For much of the off-season we have heard from various pundits how this program was defined by Kelly. At the heart of this thought process is the quiet nature of Helfrich. Unlike Kelly, he was not a brash coordinator that completely changed the culture; at least, not that anyone knows. Whatever imprint Helfrich had on the program, he was seemingly in the background.
Even the playcalling was speculated to have been, mostly, out of his control. Sure, he was responsible for game-planning along with other coaches, but not really for the play calling.
Maybe, though, this is where Helfrich's genius lay; not in being a mad scientist drawing up plays in the sand; but in his immaculate attention to detail. Every fine point of a game plan. Considering every possible move and counter move. Maybe his genius was in his strategic ability. That tends to fit into his personality a lot better than Kelly.
Kelly had vision and he had passion, and he paid attention to seemingly every detail. But, from my perspective, he paid attention to every detail from a large perspective and it was others that actually paid attention to the minutiae of the details.
The problem in 2013, unfortunately, is that if Helfrich goes on to win big, he will hear that he had little to do with the success that this is the "team that Chip built." If he loses? The criticism will be even worse! "How could he not win big with the team Chip left behind?"
Enlightenment philosopher and writer once said that "man is born free and everywhere he is in chains." This must be a little bit how Helfrich feels. He is his own coach and his own main, but is constrained by the expectations left behind by his predecessor.
It is really unfortunate because the one thing we can be sure of is that Mark Helfrich did have an impact on this team over the last four years. While most people have focused on the running aspect of the Oregon quarterbacks, think for a moment about the evolution of the position. That is Mark Helfrich. Without Helfrich, the Ducks may have been led by a strong of Masoli clones at the quarterback. While he was exciting on the field at times, the inconsistencies were unbearable.

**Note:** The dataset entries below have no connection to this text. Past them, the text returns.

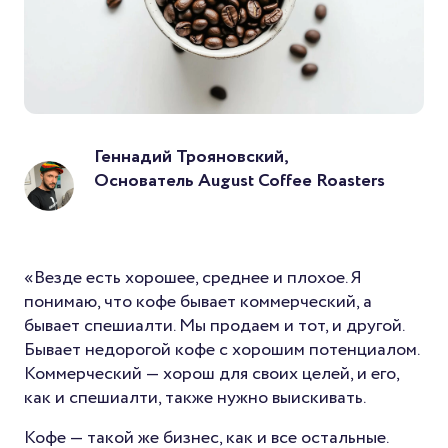
Геннадий Трояновский,
Основатель August Coffee Roasters
«Везде есть хорошее, среднее и плохое. Я
понимаю, что кофе бывает коммерческий, а
бывает спешиалти. Мы продаем и тот, и другой.
Бывает недорогой кофе с хорошим потенциалом.
Коммерческий — хорош для своих целей, и его,
как и спешиалти, также нужно выискивать.
Кофе — такой же бизнес, как и все остальные.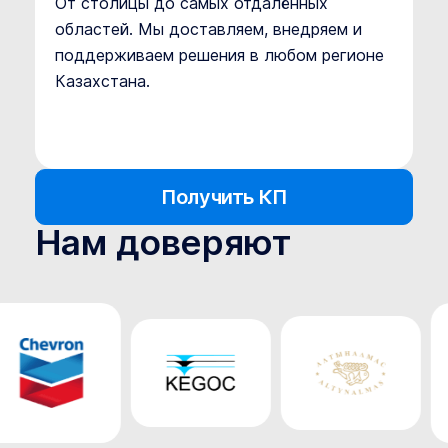
От столицы до самых отдалённых
областей. Мы доставляем, внедряем и
поддерживаем решения в любом регионе
Казахстана.
Получить КП
Нам доверяют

Under Helfrich the quarterback play has evolved to the point where there are fewer and fewer flaws. Helfrich knows how to coach pro-style quarterbacks; and that is why Chip Kelly brought him to Oregon.
One of the quotes from Flock Talk was from Fyodor Dostoyevsky. "Taking a new step, uttering a new word, is what people fear most."
Truer words may have never been written, but fear not Duck fans, the next step and the next word from the Duck football team will not really be new; they will just have a new voice.